The most important thing to remember is that security in any cloud environment follows the shared responsibility model. The vendor is responsible for securing the product that they provide to you, but you remain responsible for configuring and using that product securely. If you’re purchasing Infrastructure as a Service server instances, the cloud provider must provide you a secure hypervisor, but you remain responsible for protecting the operating system. If you’re using a Software as a Service platform, the vendor must develop and maintain a secure application, but you remain responsible for managing access controls and limiting the data stored in that service.

Visit CDW.com/CloudSecurity to learn how CDW solutions and services can help you secure your cloud environment.

Let’s take a look at 10 key steps that you can take to secure your cloud computing deployments.

1. Strengthen Authentication Controls

Use single sign-on to facilitate account management and improve the user experience. Supplement it with multifactor authentication to prevent the reuse of stolen credentials.

2. Deploy Endpoint Protection

Next-generation endpoint protection is a critical security control if you run full operating systems in the cloud. If you’re running containerized computing, make sure that you’ve deployed appropriate controls there as well.

3. Implement IAM Best Practices

Assign identities to every person, application and object in your environment with an identity and access management tool, and then create policies that restrict access based upon time of day, length of access, geolocation and other criteria.
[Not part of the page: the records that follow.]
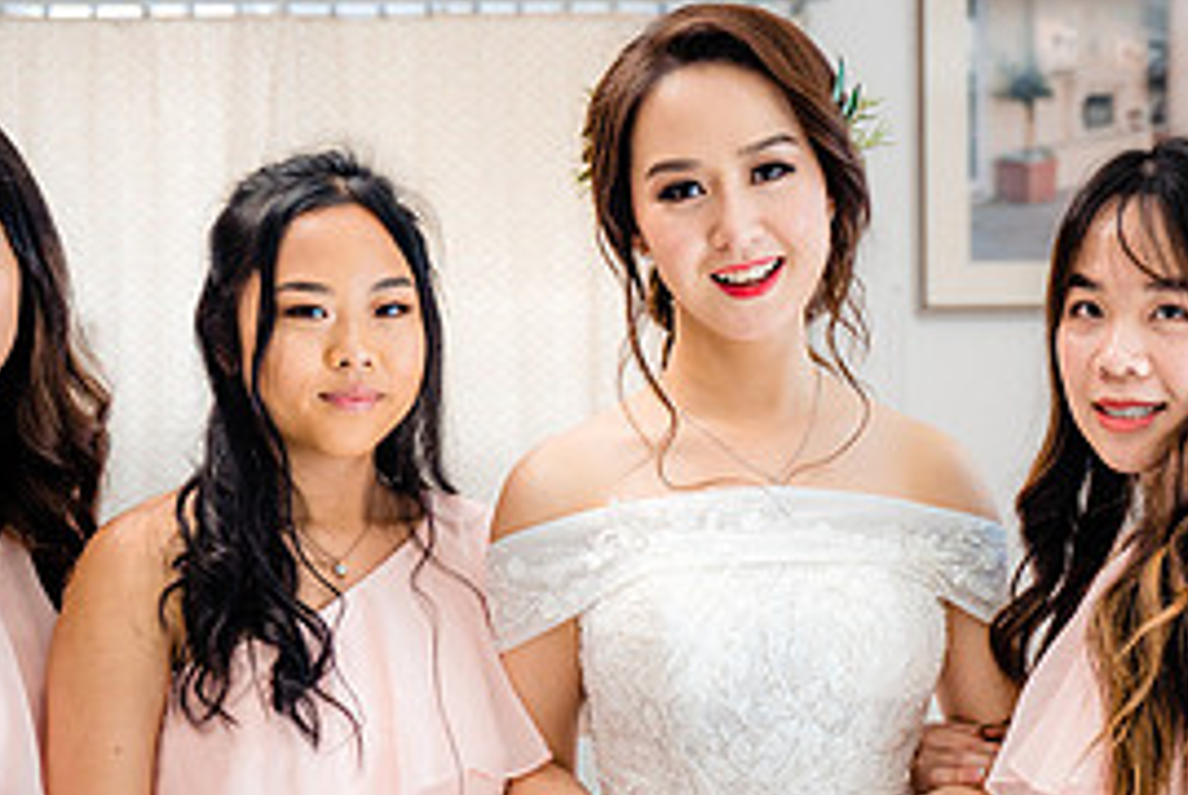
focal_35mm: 85
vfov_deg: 16.0
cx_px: 719
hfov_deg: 23.8
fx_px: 2808
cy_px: 639
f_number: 2.8
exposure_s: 1/200
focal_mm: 37
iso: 500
4. Enforce the Principle of Least Privilege

Limit administrative users to modifying cloud objects within their specific scope of responsibility. Avoid the use of shared administrative accounts to maintain accountability.

5. Monitor Your Cloud Environment Carefully

Deploy technology that reaches directly into public cloud environments such as Microsoft Azure and Amazon Web Services to monitor the security of your infrastructure. This is particularly important for environments that must be compliant with the Payment Card Industry Data Security Standard, HIPAA, ISO 27001 and other security standards.

6. Gain Visibility and Control with a CASB Tool

Cloud access security broker (CASB) tools offer active scanning and enforcement of security policies in a consistent manner across cloud services.

7. Segment Cloud Networks

Servers deployed in the cloud should follow the same segmentation standards as on-premises deployments. Place public-facing servers in a demilitarized zone and segment internet-facing systems from internal systems.

8. Capture and Monitor NetFlow Data

Understanding the flow of data between cloud servers helps you identify abnormal activity. This is a customer responsibility under the shared responsibility model.

9. Conduct Penetration Testing

Periodic testing provides visibility into security gaps and helps you assess the state of your security posture.

10. Correlate Logs with SIEM Technology

Security information and event management (SIEM) technology can identify suspicious patterns of activity across multiple systems that might otherwise go undetected.

Following these steps will provide the foundation of a solid cloud security program, protecting your data, applications and infrastructure against existing and emerging threats.